The Central Bank will come to the market with the purchase of currency in the near future – need to seriously consider the construction of this step, the head of operations in the monetary market of Bank “Metallinvest” Sergey Romanchuk. “There is a contradiction between the plans of the government and the Central Bank. The government is best weaker the ruble, the Central Bank stronger,” he says. In the end, most likely, the Bank will act as agent for the Ministry of Finance for the purchase of foreign currency in sovereign funds, says Romanchuk. He also believes that the exit of the Central Bank in the foreign exchange market (if it is uniform) can not have a serious impact on the ruble.

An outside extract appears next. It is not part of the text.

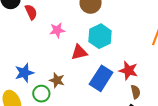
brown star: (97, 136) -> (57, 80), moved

Earlier on Friday, first Deputy Prime Minister Igor Shuvalov said in an interview with TV channel “Russia 24” that the government and the Central Bank will accumulate foreign currency reserves to insure the ruble from “excessive strengthening”. In his opinion, such decision will allow to stabilize the Russian currency. However, Shuvalov said that it will not always. “It is exactly the same as the counter, will help our exporters some time, some perspective, a year or two, but this cannot go on indefinitely”, is “bad for the economy,” he said.

The very purchase of currency by the Central Bank Shuvalov announced a day earlier that the reason he called the growing oil prices and the volatility of the ruble. The statement of the first Vice-the Prime Minister has reduced the rate of the ruble on the Moscow stock exchange. The dollar on Thursday, January 19, for the first time in a week rose above 60 rubles, Euro – above 64 rubles. But on the same day courses of both currencies has declined to the close of trading Wednesday. Later, the Central Bank issued a statement, which said that the monthly volume of purchases of foreign currency within the framework of the transitional provisions of the budget rule will not exceed the amount of the monthly additional oil and gas revenues from the excess of actual oil prices levels budgeted ($40 per barrel, RBC).

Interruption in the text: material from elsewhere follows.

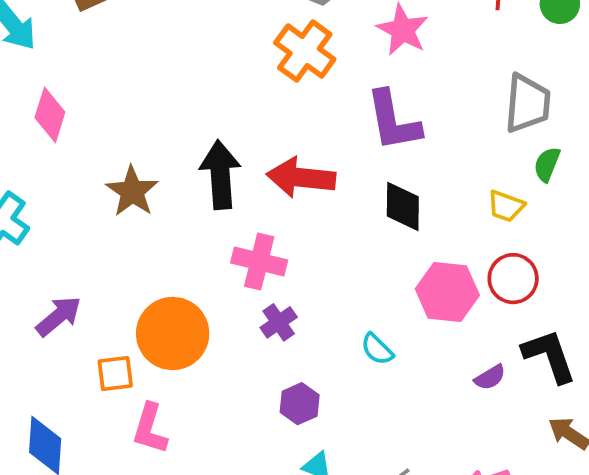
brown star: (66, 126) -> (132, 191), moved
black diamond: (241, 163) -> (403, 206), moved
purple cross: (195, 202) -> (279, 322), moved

A floating exchange rate operates in Russia since November 2014. The course is not fixed, and its dynamics is determined by the ratio of supply and demand for foreign currency in the market. On the website of the Central Bank says that the Bank of Russia in normal conditions does foreign exchange intervention to affect the dynamics of the ruble. “At the same time, the Bank of Russia is closely monitoring the situation on the currency market and can make transactions with foreign currency to maintain financial stability,” – noted on the website of the Central Bank.

Main trading session on the Moscow exchange on Friday, January 20, resulted in a slight weakening of the ruble against the dollar. At 19.00 Moscow time the Russian currency amounted to 59,84 rbl./$, which is 12 kopecks. above the closing level Thursday.